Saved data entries
══════════

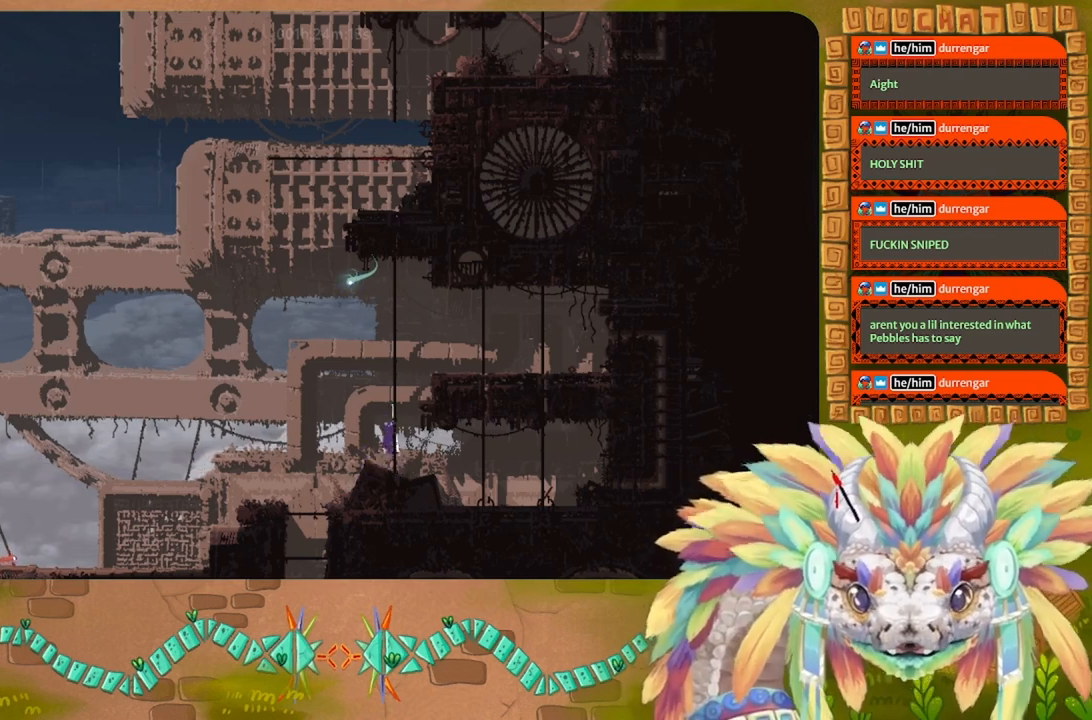
{"keys": ["up"], "events": []}
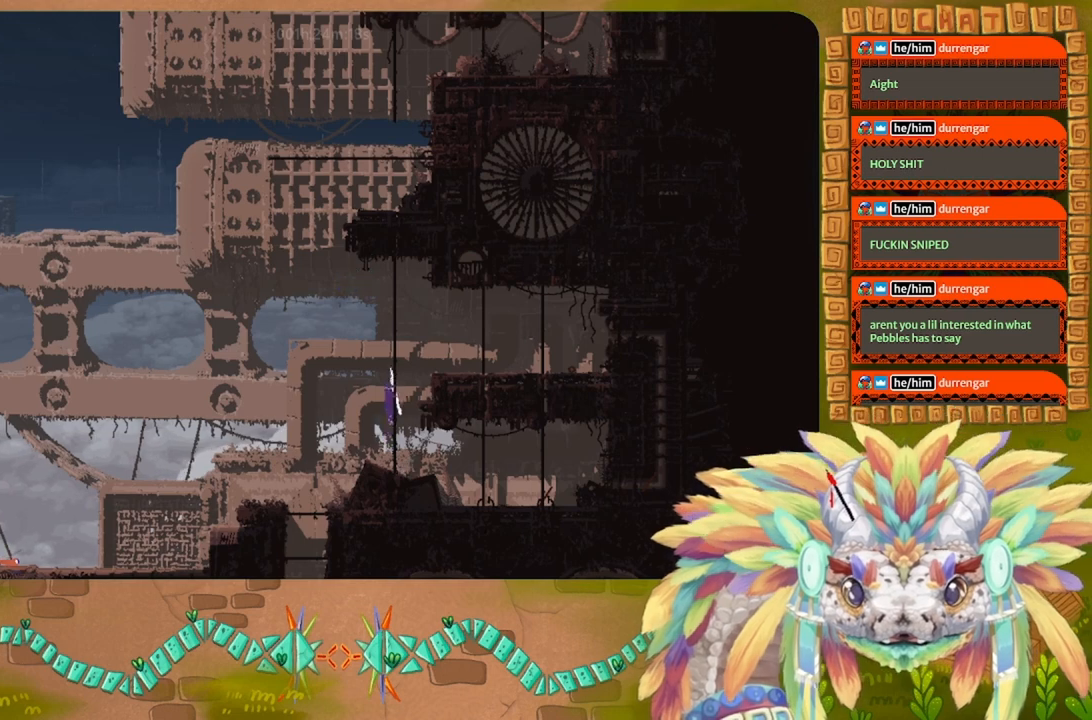
{"keys": ["up"], "events": []}
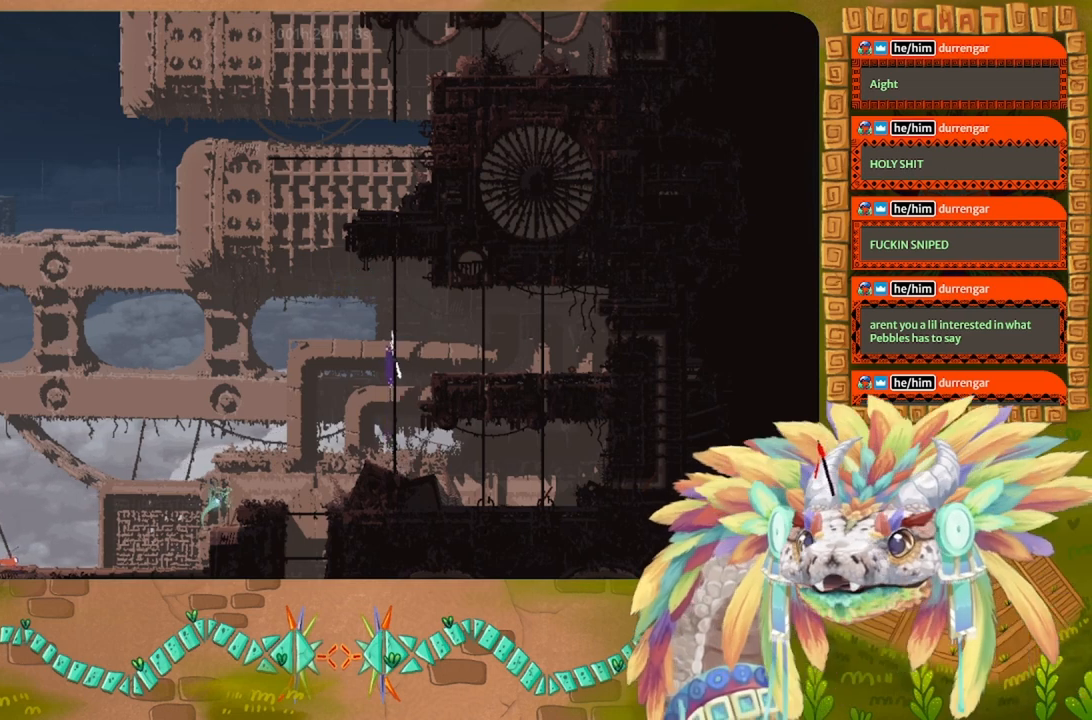
{"keys": ["up"], "events": []}
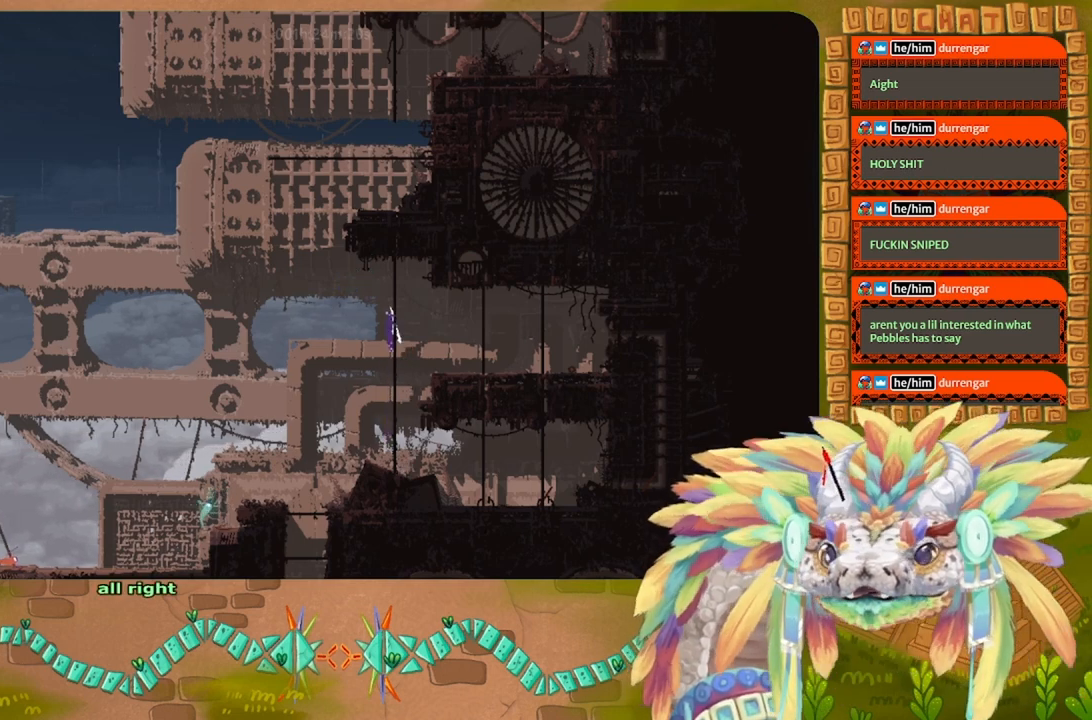
{"keys": ["up"], "events": []}
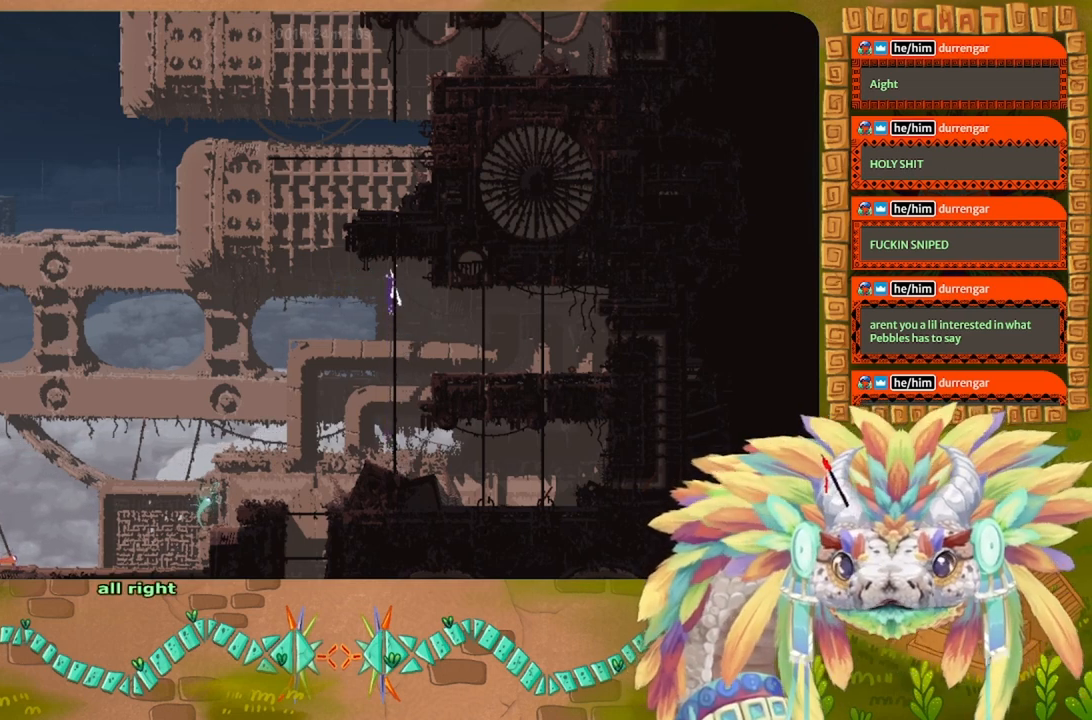
{"keys": ["up"], "events": []}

══════════

- **Task instructions**
Give all the lines above again, character for character, without pictures.

- **Written answer**
{"keys": ["up"], "events": []}
{"keys": ["up"], "events": []}
{"keys": ["up"], "events": []}
{"keys": ["up"], "events": []}
{"keys": ["up"], "events": []}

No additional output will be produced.